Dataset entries

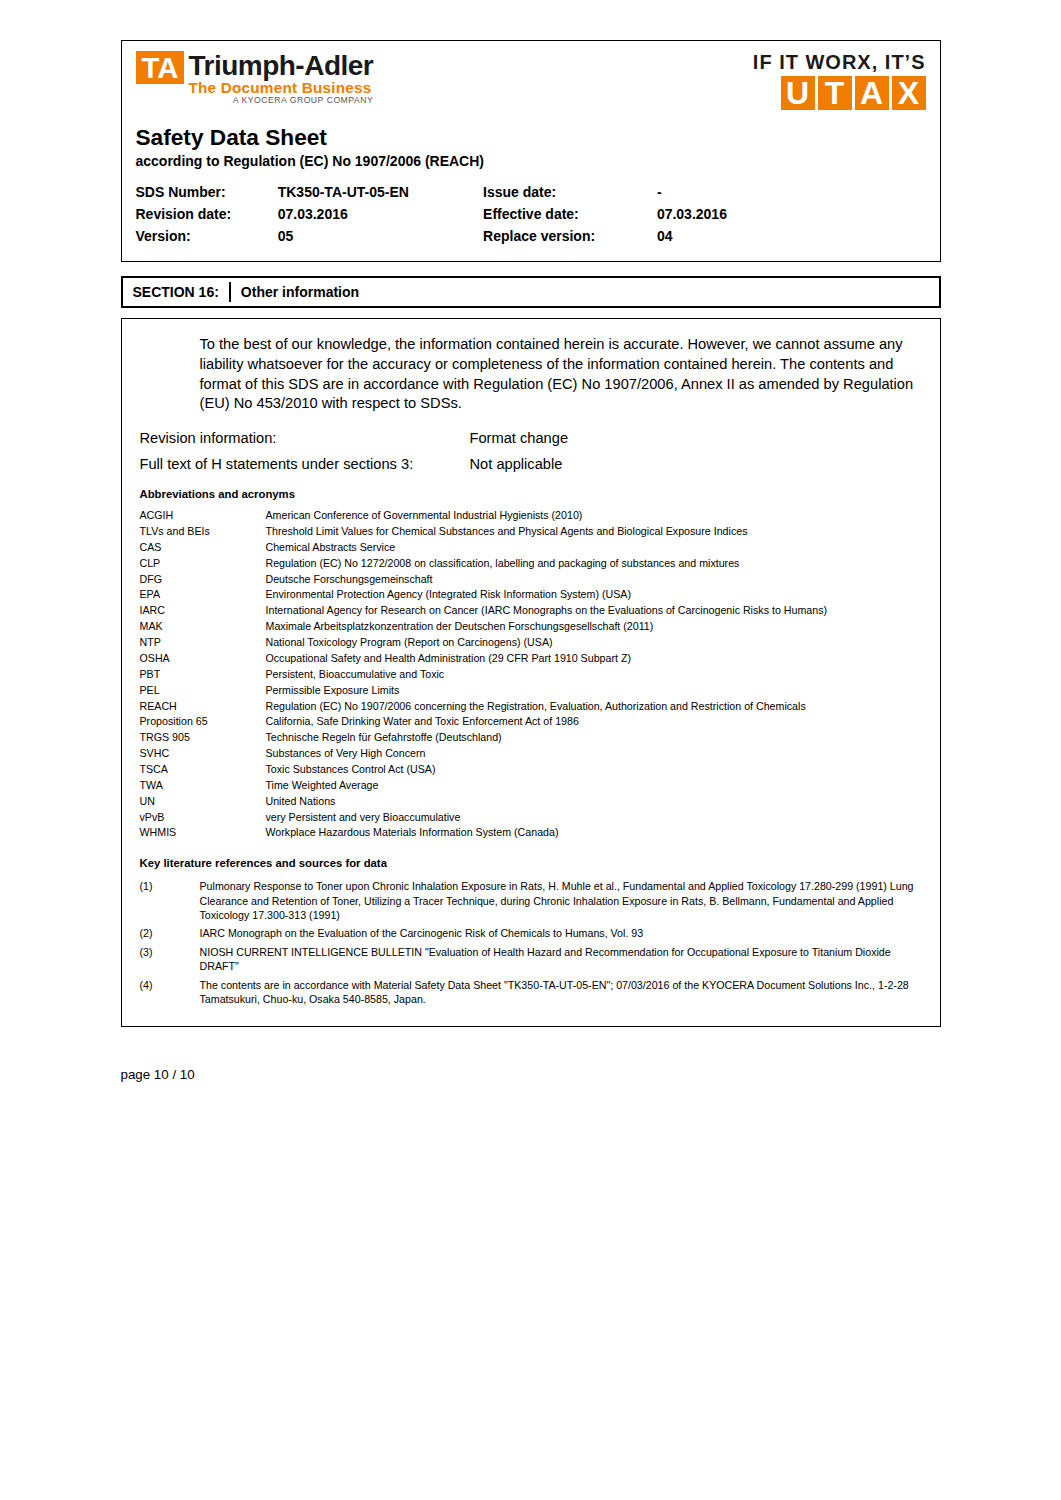TA
Triumph-Adler
The Document Business
A KYOCERA GROUP COMPANY
IF IT WORX, IT’S
UTAX
Safety Data Sheet
according to Regulation (EC) No 1907/2006 (REACH)
| SDS Number: | TK350-TA-UT-05-EN | Issue date: | - |
| Revision date: | 07.03.2016 | Effective date: | 07.03.2016 |
| Version: | 05 | Replace version: | 04 |
SECTION 16:
Other information
To the best of our knowledge, the information contained herein is accurate. However, we cannot assume any liability whatsoever for the accuracy or completeness of the information contained herein. The contents and format of this SDS are in accordance with Regulation (EC) No 1907/2006, Annex II as amended by Regulation (EU) No 453/2010 with respect to SDSs.
Revision information:
Format change
Full text of H statements under sections 3:
Not applicable
Abbreviations and acronyms
| ACGIH | American Conference of Governmental Industrial Hygienists (2010) |
| TLVs and BEIs | Threshold Limit Values for Chemical Substances and Physical Agents and Biological Exposure Indices |
| CAS | Chemical Abstracts Service |
| CLP | Regulation (EC) No 1272/2008 on classification, labelling and packaging of substances and mixtures |
| DFG | Deutsche Forschungsgemeinschaft |
| EPA | Environmental Protection Agency (Integrated Risk Information System) (USA) |
| IARC | International Agency for Research on Cancer (IARC Monographs on the Evaluations of Carcinogenic Risks to Humans) |
| MAK | Maximale Arbeitsplatzkonzentration der Deutschen Forschungsgesellschaft (2011) |
| NTP | National Toxicology Program (Report on Carcinogens) (USA) |
| OSHA | Occupational Safety and Health Administration (29 CFR Part 1910 Subpart Z) |
| PBT | Persistent, Bioaccumulative and Toxic |
| PEL | Permissible Exposure Limits |
| REACH | Regulation (EC) No 1907/2006 concerning the Registration, Evaluation, Authorization and Restriction of Chemicals |
| Proposition 65 | California, Safe Drinking Water and Toxic Enforcement Act of 1986 |
| TRGS 905 | Technische Regeln für Gefahrstoffe (Deutschland) |
| SVHC | Substances of Very High Concern |
| TSCA | Toxic Substances Control Act (USA) |
| TWA | Time Weighted Average |
| UN | United Nations |
| vPvB | very Persistent and very Bioaccumulative |
| WHMIS | Workplace Hazardous Materials Information System (Canada) |
Key literature references and sources for data
| (1) | Pulmonary Response to Toner upon Chronic Inhalation Exposure in Rats, H. Muhle et al., Fundamental and Applied Toxicology 17.280-299 (1991) Lung Clearance and Retention of Toner, Utilizing a Tracer Technique, during Chronic Inhalation Exposure in Rats, B. Bellmann, Fundamental and Applied Toxicology 17.300-313 (1991) |
| (2) | IARC Monograph on the Evaluation of the Carcinogenic Risk of Chemicals to Humans, Vol. 93 |
| (3) | NIOSH CURRENT INTELLIGENCE BULLETIN "Evaluation of Health Hazard and Recommendation for Occupational Exposure to Titanium Dioxide DRAFT" |
| (4) | The contents are in accordance with Material Safety Data Sheet "TK350-TA-UT-05-EN"; 07/03/2016 of the KYOCERA Document Solutions Inc., 1-2-28 Tamatsukuri, Chuo-ku, Osaka 540-8585, Japan. |
page 10 / 10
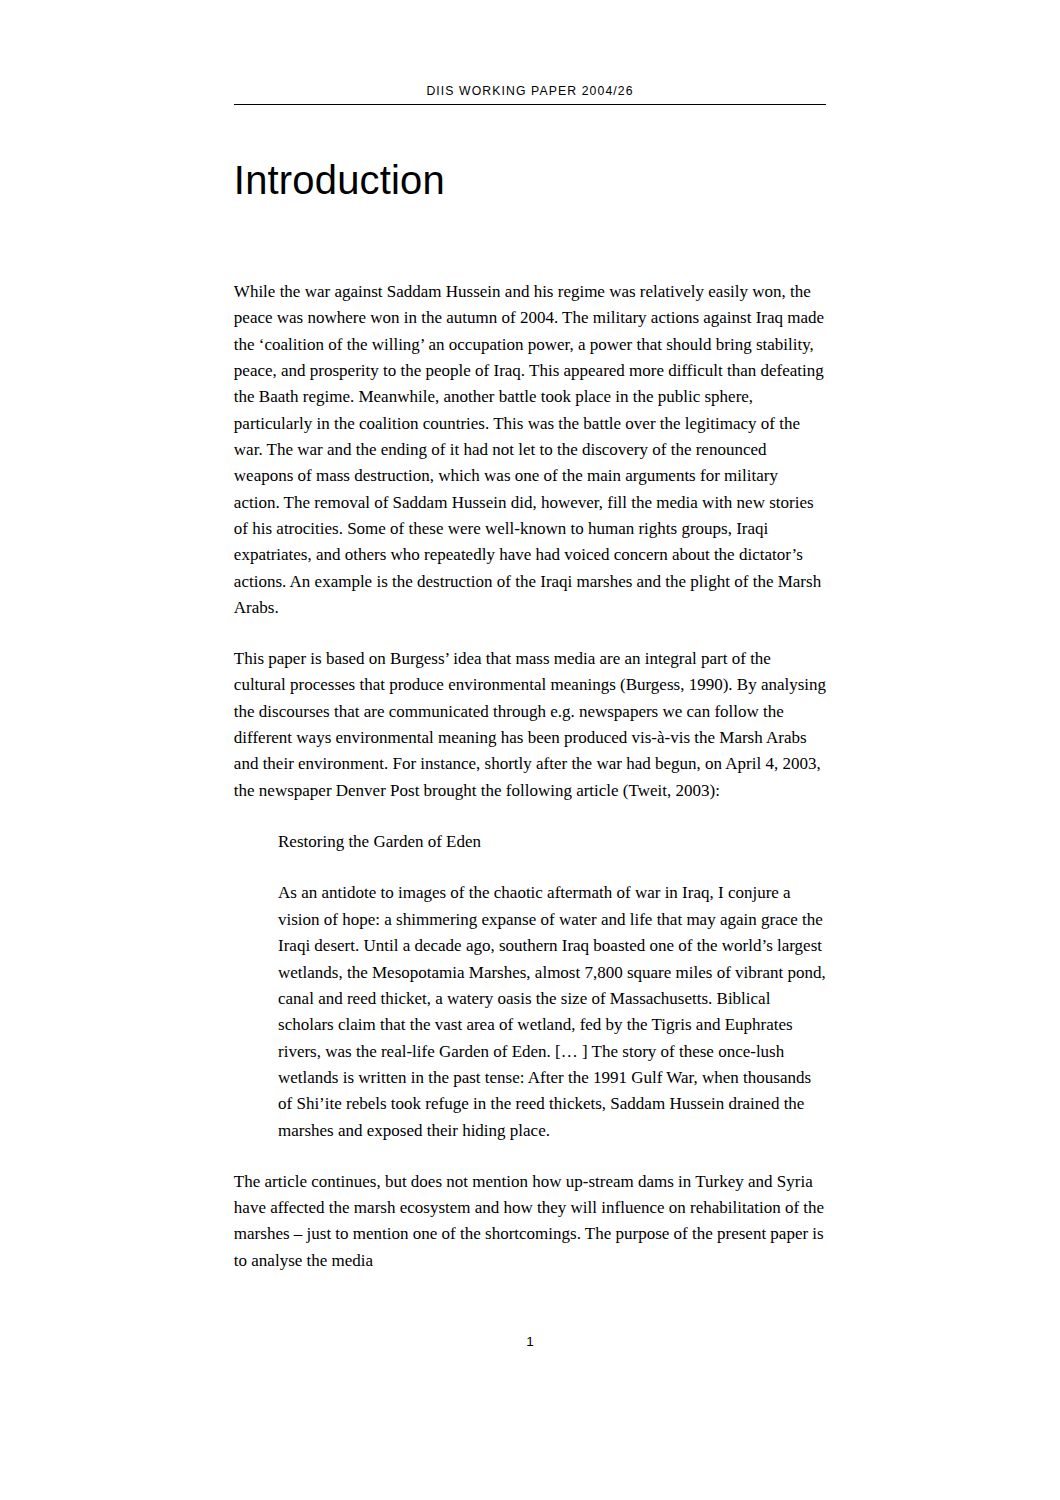DIIS Working Paper 2004/26
Introduction
While the war against Saddam Hussein and his regime was relatively easily won, the peace was nowhere won in the autumn of 2004. The military actions against Iraq made the ‘coalition of the willing’ an occupation power, a power that should bring stability, peace, and prosperity to the people of Iraq. This appeared more difficult than defeating the Baath regime. Meanwhile, another battle took place in the public sphere, particularly in the coalition countries. This was the battle over the legitimacy of the war. The war and the ending of it had not let to the discovery of the renounced weapons of mass destruction, which was one of the main arguments for military action. The removal of Saddam Hussein did, however, fill the media with new stories of his atrocities. Some of these were well-known to human rights groups, Iraqi expatriates, and others who repeatedly have had voiced concern about the dictator’s actions. An example is the destruction of the Iraqi marshes and the plight of the Marsh Arabs.
This paper is based on Burgess’ idea that mass media are an integral part of the cultural processes that produce environmental meanings (Burgess, 1990). By analysing the discourses that are communicated through e.g. newspapers we can follow the different ways environmental meaning has been produced vis-à-vis the Marsh Arabs and their environment. For instance, shortly after the war had begun, on April 4, 2003, the newspaper Denver Post brought the following article (Tweit, 2003):
Restoring the Garden of Eden
As an antidote to images of the chaotic aftermath of war in Iraq, I conjure a vision of hope: a shimmering expanse of water and life that may again grace the Iraqi desert. Until a decade ago, southern Iraq boasted one of the world’s largest wetlands, the Mesopotamia Marshes, almost 7,800 square miles of vibrant pond, canal and reed thicket, a watery oasis the size of Massachusetts. Biblical scholars claim that the vast area of wetland, fed by the Tigris and Euphrates rivers, was the real-life Garden of Eden. [… ] The story of these once-lush wetlands is written in the past tense: After the 1991 Gulf War, when thousands of Shi’ite rebels took refuge in the reed thickets, Saddam Hussein drained the marshes and exposed their hiding place.
The article continues, but does not mention how up-stream dams in Turkey and Syria have affected the marsh ecosystem and how they will influence on rehabilitation of the marshes – just to mention one of the shortcomings. The purpose of the present paper is to analyse the media
1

Exercise goal:
Once the pictures are set aside, repeat the data above exactly as written.

Result of this task:
TA
Triumph-Adler
The Document Business
A KYOCERA GROUP COMPANY
IF IT WORX, IT’S
UTAX
Safety Data Sheet
according to Regulation (EC) No 1907/2006 (REACH)
| SDS Number: | TK350-TA-UT-05-EN | Issue date: | - |
| Revision date: | 07.03.2016 | Effective date: | 07.03.2016 |
| Version: | 05 | Replace version: | 04 |
SECTION 16:
Other information
To the best of our knowledge, the information contained herein is accurate. However, we cannot assume any liability whatsoever for the accuracy or completeness of the information contained herein. The contents and format of this SDS are in accordance with Regulation (EC) No 1907/2006, Annex II as amended by Regulation (EU) No 453/2010 with respect to SDSs.
Revision information:
Format change
Full text of H statements under sections 3:
Not applicable
Abbreviations and acronyms
| ACGIH | American Conference of Governmental Industrial Hygienists (2010) |
| TLVs and BEIs | Threshold Limit Values for Chemical Substances and Physical Agents and Biological Exposure Indices |
| CAS | Chemical Abstracts Service |
| CLP | Regulation (EC) No 1272/2008 on classification, labelling and packaging of substances and mixtures |
| DFG | Deutsche Forschungsgemeinschaft |
| EPA | Environmental Protection Agency (Integrated Risk Information System) (USA) |
| IARC | International Agency for Research on Cancer (IARC Monographs on the Evaluations of Carcinogenic Risks to Humans) |
| MAK | Maximale Arbeitsplatzkonzentration der Deutschen Forschungsgesellschaft (2011) |
| NTP | National Toxicology Program (Report on Carcinogens) (USA) |
| OSHA | Occupational Safety and Health Administration (29 CFR Part 1910 Subpart Z) |
| PBT | Persistent, Bioaccumulative and Toxic |
| PEL | Permissible Exposure Limits |
| REACH | Regulation (EC) No 1907/2006 concerning the Registration, Evaluation, Authorization and Restriction of Chemicals |
| Proposition 65 | California, Safe Drinking Water and Toxic Enforcement Act of 1986 |
| TRGS 905 | Technische Regeln für Gefahrstoffe (Deutschland) |
| SVHC | Substances of Very High Concern |
| TSCA | Toxic Substances Control Act (USA) |
| TWA | Time Weighted Average |
| UN | United Nations |
| vPvB | very Persistent and very Bioaccumulative |
| WHMIS | Workplace Hazardous Materials Information System (Canada) |
Key literature references and sources for data
| (1) | Pulmonary Response to Toner upon Chronic Inhalation Exposure in Rats, H. Muhle et al., Fundamental and Applied Toxicology 17.280-299 (1991) Lung Clearance and Retention of Toner, Utilizing a Tracer Technique, during Chronic Inhalation Exposure in Rats, B. Bellmann, Fundamental and Applied Toxicology 17.300-313 (1991) |
| (2) | IARC Monograph on the Evaluation of the Carcinogenic Risk of Chemicals to Humans, Vol. 93 |
| (3) | NIOSH CURRENT INTELLIGENCE BULLETIN "Evaluation of Health Hazard and Recommendation for Occupational Exposure to Titanium Dioxide DRAFT" |
| (4) | The contents are in accordance with Material Safety Data Sheet "TK350-TA-UT-05-EN"; 07/03/2016 of the KYOCERA Document Solutions Inc., 1-2-28 Tamatsukuri, Chuo-ku, Osaka 540-8585, Japan. |
page 10 / 10
DIIS Working Paper 2004/26
Introduction
While the war against Saddam Hussein and his regime was relatively easily won, the peace was nowhere won in the autumn of 2004. The military actions against Iraq made the ‘coalition of the willing’ an occupation power, a power that should bring stability, peace, and prosperity to the people of Iraq. This appeared more difficult than defeating the Baath regime. Meanwhile, another battle took place in the public sphere, particularly in the coalition countries. This was the battle over the legitimacy of the war. The war and the ending of it had not let to the discovery of the renounced weapons of mass destruction, which was one of the main arguments for military action. The removal of Saddam Hussein did, however, fill the media with new stories of his atrocities. Some of these were well-known to human rights groups, Iraqi expatriates, and others who repeatedly have had voiced concern about the dictator’s actions. An example is the destruction of the Iraqi marshes and the plight of the Marsh Arabs.
This paper is based on Burgess’ idea that mass media are an integral part of the cultural processes that produce environmental meanings (Burgess, 1990). By analysing the discourses that are communicated through e.g. newspapers we can follow the different ways environmental meaning has been produced vis-à-vis the Marsh Arabs and their environment. For instance, shortly after the war had begun, on April 4, 2003, the newspaper Denver Post brought the following article (Tweit, 2003):
Restoring the Garden of Eden
As an antidote to images of the chaotic aftermath of war in Iraq, I conjure a vision of hope: a shimmering expanse of water and life that may again grace the Iraqi desert. Until a decade ago, southern Iraq boasted one of the world’s largest wetlands, the Mesopotamia Marshes, almost 7,800 square miles of vibrant pond, canal and reed thicket, a watery oasis the size of Massachusetts. Biblical scholars claim that the vast area of wetland, fed by the Tigris and Euphrates rivers, was the real-life Garden of Eden. [… ] The story of these once-lush wetlands is written in the past tense: After the 1991 Gulf War, when thousands of Shi’ite rebels took refuge in the reed thickets, Saddam Hussein drained the marshes and exposed their hiding place.
The article continues, but does not mention how up-stream dams in Turkey and Syria have affected the marsh ecosystem and how they will influence on rehabilitation of the marshes – just to mention one of the shortcomings. The purpose of the present paper is to analyse the media
1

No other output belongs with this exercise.